(Saved entries)
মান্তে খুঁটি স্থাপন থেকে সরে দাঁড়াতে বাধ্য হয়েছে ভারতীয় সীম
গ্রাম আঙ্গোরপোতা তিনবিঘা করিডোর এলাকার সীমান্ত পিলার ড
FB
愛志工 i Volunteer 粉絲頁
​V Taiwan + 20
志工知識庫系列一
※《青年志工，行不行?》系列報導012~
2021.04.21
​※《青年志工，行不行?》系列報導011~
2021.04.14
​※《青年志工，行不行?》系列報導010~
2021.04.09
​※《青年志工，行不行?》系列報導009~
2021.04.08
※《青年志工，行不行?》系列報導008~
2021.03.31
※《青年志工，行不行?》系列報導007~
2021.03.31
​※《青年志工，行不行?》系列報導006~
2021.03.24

--

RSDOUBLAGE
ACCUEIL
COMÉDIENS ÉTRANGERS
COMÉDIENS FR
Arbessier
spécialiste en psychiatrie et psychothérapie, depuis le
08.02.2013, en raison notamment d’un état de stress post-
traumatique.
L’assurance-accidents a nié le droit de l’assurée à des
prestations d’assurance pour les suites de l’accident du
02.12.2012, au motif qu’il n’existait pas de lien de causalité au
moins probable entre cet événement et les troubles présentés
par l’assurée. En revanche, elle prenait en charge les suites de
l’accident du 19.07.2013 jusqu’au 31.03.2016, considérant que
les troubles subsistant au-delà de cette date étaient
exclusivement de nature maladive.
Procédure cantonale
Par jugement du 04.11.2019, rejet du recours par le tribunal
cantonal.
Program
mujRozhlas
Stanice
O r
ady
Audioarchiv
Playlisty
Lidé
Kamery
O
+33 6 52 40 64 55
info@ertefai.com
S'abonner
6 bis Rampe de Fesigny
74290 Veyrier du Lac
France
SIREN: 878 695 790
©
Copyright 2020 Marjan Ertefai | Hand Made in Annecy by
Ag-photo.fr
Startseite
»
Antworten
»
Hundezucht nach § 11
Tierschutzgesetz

→ Activity: Please pick out every line of the material above that contains the string "青年志工". Case counts.

→ Exercise solution:
※《青年志工，行不行?》系列報導012~
​※《青年志工，行不行?》系列報導011~
​※《青年志工，行不行?》系列報導010~
​※《青年志工，行不行?》系列報導009~
※《青年志工，行不行?》系列報導008~
※《青年志工，行不行?》系列報導007~
​※《青年志工，行不行?》系列報導006~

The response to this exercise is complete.